> **Job**
Rewrite each of the records below, replacing "bbox" with "bounding box" everywhere it occurs and leaving everything else unchanged.
— Start of Input records —
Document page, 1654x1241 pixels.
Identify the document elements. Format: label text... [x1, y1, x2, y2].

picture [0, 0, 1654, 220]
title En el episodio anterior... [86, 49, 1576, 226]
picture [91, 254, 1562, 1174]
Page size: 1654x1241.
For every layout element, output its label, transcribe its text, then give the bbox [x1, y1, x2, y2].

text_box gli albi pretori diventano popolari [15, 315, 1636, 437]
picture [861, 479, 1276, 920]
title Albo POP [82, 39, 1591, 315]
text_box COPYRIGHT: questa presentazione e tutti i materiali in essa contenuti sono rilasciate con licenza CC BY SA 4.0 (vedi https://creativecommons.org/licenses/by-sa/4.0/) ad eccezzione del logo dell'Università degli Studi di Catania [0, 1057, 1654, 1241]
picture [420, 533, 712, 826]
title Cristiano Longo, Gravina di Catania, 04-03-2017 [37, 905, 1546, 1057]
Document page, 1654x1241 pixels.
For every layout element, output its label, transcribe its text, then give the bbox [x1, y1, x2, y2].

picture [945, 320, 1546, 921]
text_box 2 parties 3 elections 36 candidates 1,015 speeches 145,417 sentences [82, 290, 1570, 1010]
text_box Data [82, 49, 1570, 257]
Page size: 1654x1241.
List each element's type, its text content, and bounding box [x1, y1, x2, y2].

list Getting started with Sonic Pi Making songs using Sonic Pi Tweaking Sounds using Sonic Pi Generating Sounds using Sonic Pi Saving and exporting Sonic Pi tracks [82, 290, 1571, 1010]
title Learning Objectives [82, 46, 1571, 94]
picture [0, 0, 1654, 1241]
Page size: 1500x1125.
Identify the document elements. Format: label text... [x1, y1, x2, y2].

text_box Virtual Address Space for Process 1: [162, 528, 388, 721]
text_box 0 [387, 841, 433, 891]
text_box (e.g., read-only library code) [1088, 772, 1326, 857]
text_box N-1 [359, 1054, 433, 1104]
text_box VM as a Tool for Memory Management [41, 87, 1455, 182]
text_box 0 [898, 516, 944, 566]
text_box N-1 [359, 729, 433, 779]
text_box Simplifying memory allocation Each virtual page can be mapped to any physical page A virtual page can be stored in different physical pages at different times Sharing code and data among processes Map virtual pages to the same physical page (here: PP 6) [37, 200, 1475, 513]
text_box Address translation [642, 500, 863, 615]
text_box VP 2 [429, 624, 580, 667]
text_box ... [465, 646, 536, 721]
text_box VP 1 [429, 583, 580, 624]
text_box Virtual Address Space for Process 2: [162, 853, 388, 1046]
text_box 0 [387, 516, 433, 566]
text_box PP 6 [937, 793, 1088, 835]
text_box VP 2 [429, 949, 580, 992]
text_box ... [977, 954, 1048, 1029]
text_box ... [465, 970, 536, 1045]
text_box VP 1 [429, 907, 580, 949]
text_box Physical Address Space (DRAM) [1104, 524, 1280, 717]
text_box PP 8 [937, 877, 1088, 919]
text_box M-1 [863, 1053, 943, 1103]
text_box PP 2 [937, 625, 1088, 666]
— End of Input records —
> **The solution**
Document page, 1654x1241 pixels.
Identify the document elements. Format: label text... [x1, y1, x2, y2].

picture [0, 0, 1654, 220]
title En el episodio anterior... [86, 49, 1576, 226]
picture [91, 254, 1562, 1174]
Page size: 1654x1241.
For every layout element, output its label, transcribe its text, then give the bounding box [x1, y1, x2, y2].

text_box gli albi pretori diventano popolari [15, 315, 1636, 437]
picture [861, 479, 1276, 920]
title Albo POP [82, 39, 1591, 315]
text_box COPYRIGHT: questa presentazione e tutti i materiali in essa contenuti sono rilasciate con licenza CC BY SA 4.0 (vedi https://creativecommons.org/licenses/by-sa/4.0/) ad eccezzione del logo dell'Università degli Studi di Catania [0, 1057, 1654, 1241]
picture [420, 533, 712, 826]
title Cristiano Longo, Gravina di Catania, 04-03-2017 [37, 905, 1546, 1057]
Document page, 1654x1241 pixels.
For every layout element, output its label, transcribe its text, then give the bounding box [x1, y1, x2, y2].

picture [945, 320, 1546, 921]
text_box 2 parties 3 elections 36 candidates 1,015 speeches 145,417 sentences [82, 290, 1570, 1010]
text_box Data [82, 49, 1570, 257]
Page size: 1654x1241.
List each element's type, its text content, and bounding box [x1, y1, x2, y2].

list Getting started with Sonic Pi Making songs using Sonic Pi Tweaking Sounds using Sonic Pi Generating Sounds using Sonic Pi Saving and exporting Sonic Pi tracks [82, 290, 1571, 1010]
title Learning Objectives [82, 46, 1571, 94]
picture [0, 0, 1654, 1241]
Page size: 1500x1125.
Identify the document elements. Format: label text... [x1, y1, x2, y2].

text_box Virtual Address Space for Process 1: [162, 528, 388, 721]
text_box 0 [387, 841, 433, 891]
text_box (e.g., read-only library code) [1088, 772, 1326, 857]
text_box N-1 [359, 1054, 433, 1104]
text_box VM as a Tool for Memory Management [41, 87, 1455, 182]
text_box 0 [898, 516, 944, 566]
text_box N-1 [359, 729, 433, 779]
text_box Simplifying memory allocation Each virtual page can be mapped to any physical page A virtual page can be stored in different physical pages at different times Sharing code and data among processes Map virtual pages to the same physical page (here: PP 6) [37, 200, 1475, 513]
text_box Address translation [642, 500, 863, 615]
text_box VP 2 [429, 624, 580, 667]
text_box ... [465, 646, 536, 721]
text_box VP 1 [429, 583, 580, 624]
text_box Virtual Address Space for Process 2: [162, 853, 388, 1046]
text_box 0 [387, 516, 433, 566]
text_box PP 6 [937, 793, 1088, 835]
text_box VP 2 [429, 949, 580, 992]
text_box ... [977, 954, 1048, 1029]
text_box ... [465, 970, 536, 1045]
text_box VP 1 [429, 907, 580, 949]
text_box Physical Address Space (DRAM) [1104, 524, 1280, 717]
text_box PP 8 [937, 877, 1088, 919]
text_box M-1 [863, 1053, 943, 1103]
text_box PP 2 [937, 625, 1088, 666]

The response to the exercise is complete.